If you are sure your marriage is over, there are several important crucial pieces of information that you must remember in order to protect your financial and personal rights during this very stressful time. Regardless of how congenial both of you seem tomorrow, there is no guarantee that those feelings will continue through the years.
Determining What Is (And Is Not) Community Property
It is often surprising to discover that even if you live in a community property state, it is possible that not everything that was acquired during the marriage must be shared equally by both parties. This is true even when no prenuptial agreement was in place. Specifically, you may note that if either party inherited or was gifted a substantial sum of money or property during the marriage, they may not have to share those items.
In addition, there has also been debate over whether a family property, gifted to the couple while they were married or even as a wedding gift, should be considered community property. Obviously, there are many who benefit or lose out as a result of those laws and how they are applied in each state. Of course, property and belongings that belonged to you or your spouse before marriage, should generally remain the same throughout the marriage and its dissolution.
Your attorney may also advise you if you live in a state that offers the higher wage-earner a larger portion of the assets after a divorce. Whether you want to protect your assets or you want to be sure that you get your fair share of the marital assets, it is essential to speak with a divorce attorney as soon as possible.
Planning For Your Taxes, During the Separation And the Year You Divorce
If you think that the divorce decree will be sufficient to solve your tax quandary after the divorce, you could be setting yourself up for a big disappointment or an audit. The division of assets, any forgiven debt, which person gets to declare the children, medical expenses, etc. can impact the way you both file for taxes. Filing incorrectly could be an expensive mistake. Your attorney may recommend that you speak with a tax professional before filing taxes, but he or she can lay the groundwork for equitable arrangements in the divorce application.

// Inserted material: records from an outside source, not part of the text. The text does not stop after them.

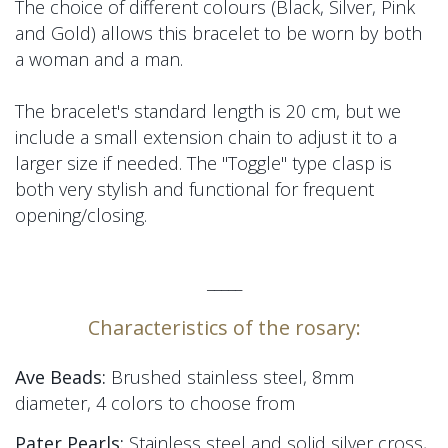
The choice of different colours (Black, Silver, Pink
and Gold) allows this bracelet to be worn by both
a woman and a man.
The bracelet's standard length is 20 cm, but we
include a small extension chain to adjust it to a
larger size if needed.
The "Toggle" type
clasp
is
both very stylish and functional for frequent
opening/closing.
_____
Characteristics of the rosary:
Ave Beads:
Brushed stainless steel, 8mm
diameter, 4 colors to choose from
Pater Pearls:
Stainless steel and solid silver cross,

The solution is simply to speak with your attorney, and ask to have everything clearly lead out in the divorce decree. Even small details can be annoying next year or problematic when the kids go to college. Therefore, it is best to address all of your concerns and determine who is responsible for which debt from the very beginning.
In conclusion, a divorce does not have to be ruinous. If both parties agree, or can come to an agreement with the help of their lawyers, it is possible to look at the divorce as a learning experience from which you can both grow and learn.